-- Records supplied --
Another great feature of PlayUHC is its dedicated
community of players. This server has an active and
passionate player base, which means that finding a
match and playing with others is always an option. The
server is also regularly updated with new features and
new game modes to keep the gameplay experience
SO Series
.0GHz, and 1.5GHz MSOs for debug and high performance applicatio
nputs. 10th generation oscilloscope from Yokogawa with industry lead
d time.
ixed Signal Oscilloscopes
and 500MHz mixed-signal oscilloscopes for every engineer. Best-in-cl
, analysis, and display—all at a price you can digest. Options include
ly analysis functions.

--

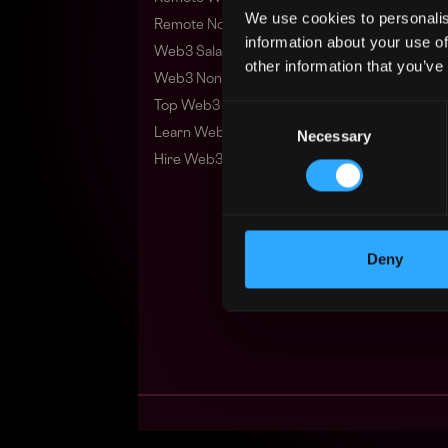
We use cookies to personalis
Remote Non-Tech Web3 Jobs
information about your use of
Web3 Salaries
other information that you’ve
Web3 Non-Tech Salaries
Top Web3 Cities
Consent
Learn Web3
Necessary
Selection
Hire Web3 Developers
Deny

-- To-do item --
Beginning at the line with "server is also" and stopping after the line with "ly analysis functions.", please write out every line of the data above exactly and nothing else.

-- Your response --
server is also regularly updated with new features and
new game modes to keep the gameplay experience
SO Series
.0GHz, and 1.5GHz MSOs for debug and high performance applicatio
nputs. 10th generation oscilloscope from Yokogawa with industry lead
d time.
ixed Signal Oscilloscopes
and 500MHz mixed-signal oscilloscopes for every engineer. Best-in-cl
, analysis, and display—all at a price you can digest. Options include
ly analysis functions.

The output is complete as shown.